Cristiano recorda que a repercussão do vídeo também fez com que ele tivesse de ouvir "algumas frases infelizes", como classificou.
"Tiveram pessoas que vieram falar: 'Poxa, mas levar um menino cadeirante para um jogo como aquele?'. Sim. Lugar do menino cadeirante é onde ele quiser e o Heitor prova isso sempre".

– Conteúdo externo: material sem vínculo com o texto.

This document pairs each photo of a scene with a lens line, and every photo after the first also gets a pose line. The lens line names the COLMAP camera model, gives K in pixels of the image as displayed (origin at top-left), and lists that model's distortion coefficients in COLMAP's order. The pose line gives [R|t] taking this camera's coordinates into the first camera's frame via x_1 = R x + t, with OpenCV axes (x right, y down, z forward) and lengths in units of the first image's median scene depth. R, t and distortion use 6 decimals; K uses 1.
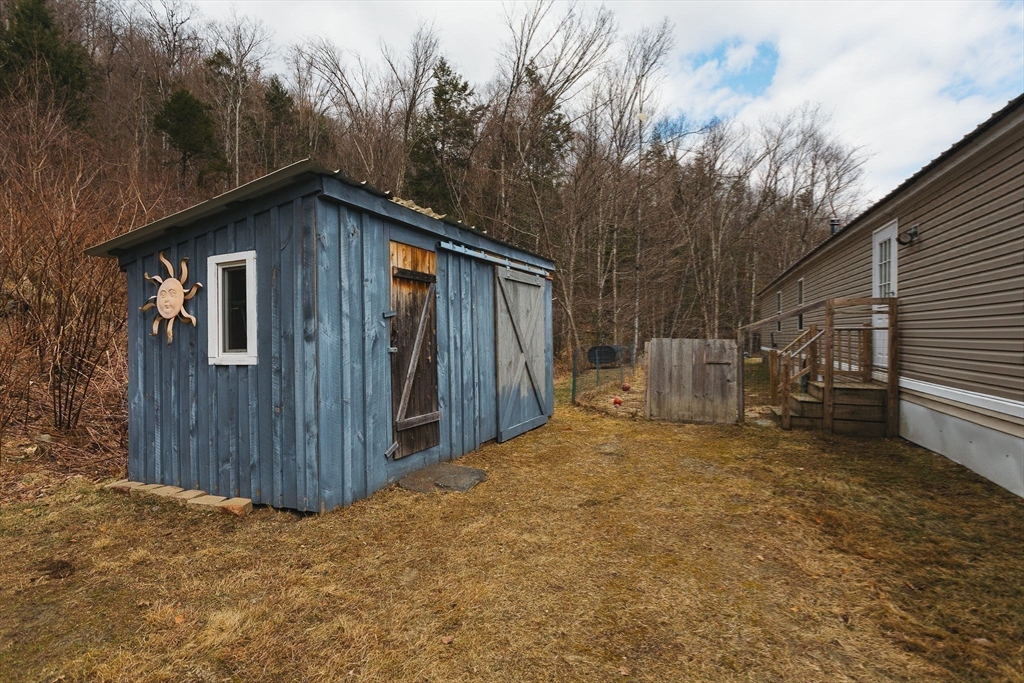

Quem também celebrou muito o fato de ter conseguido entrar no Maracanã depois de toda a confusão foi Claudio Gonçalves, que ficou conhecido como "Gordinho da Água". Primeiro a chegar às arquibancadas do estádio naquela tarde, ao lado do filho André, a alegria foi tamanha que Claudio virou uma garrafa de água em si mesmo. A imagem rapidamente ganhou repercussão.
"Aquilo foi um marco na minha vida e vai ficar registrado para sempre. Tenho orgulho de ter sido o primeiro torcedor a entrar no estádio naquele dia. Depois de tudo que tinha acontecido, tudo que tínhamos passado, aquele foi um momento de extravasar. Desta vez, não vou poder ir por estar em Natal, mas vou acompanhar de longe e tenho certeza que o Vasco vai mostrar a garra de sempre".
Claudio lembra o momento em que soube que os portões iriam abrir e como conseguiu ser o primeiro.
"Durante a confusão, eu e meu filho corremos e nos abrigamos em uma vila. Algumas pessoas ficaram comovidas e ofereceram ajuda. Tinham vários vascaínos. Eu já nem achava que fossemos entrar mais, foi quando passou um grupo correndo e avisando que os portões iam abrir. Não sei o motivo, mas eu resolvi ir no sentido ao contrário do pessoal. Foi quando eu vi um rapaz em um dos portões e perguntei se estava abrindo mesmo. Ele disse que ali abriria logo. Acabou sendo o portão que me deu acesso mais rápido ao Maracanã", aponta.
O episódio fez dele famoso não apenas entre os torcedores vascaínos, mas também entre os rivais.
"Por onde eu passo, acabo sendo reconhecido, tem gente falando comigo, pedindo foto. Fui convidado para duas festas de torcida de vascaínos em cidades diferentes. No clássico com o Botafogo, os alvinegros brincaram, tiraram foto. Já teve tricolor que pediu foto e, para você vê, até rubro-negro", disse.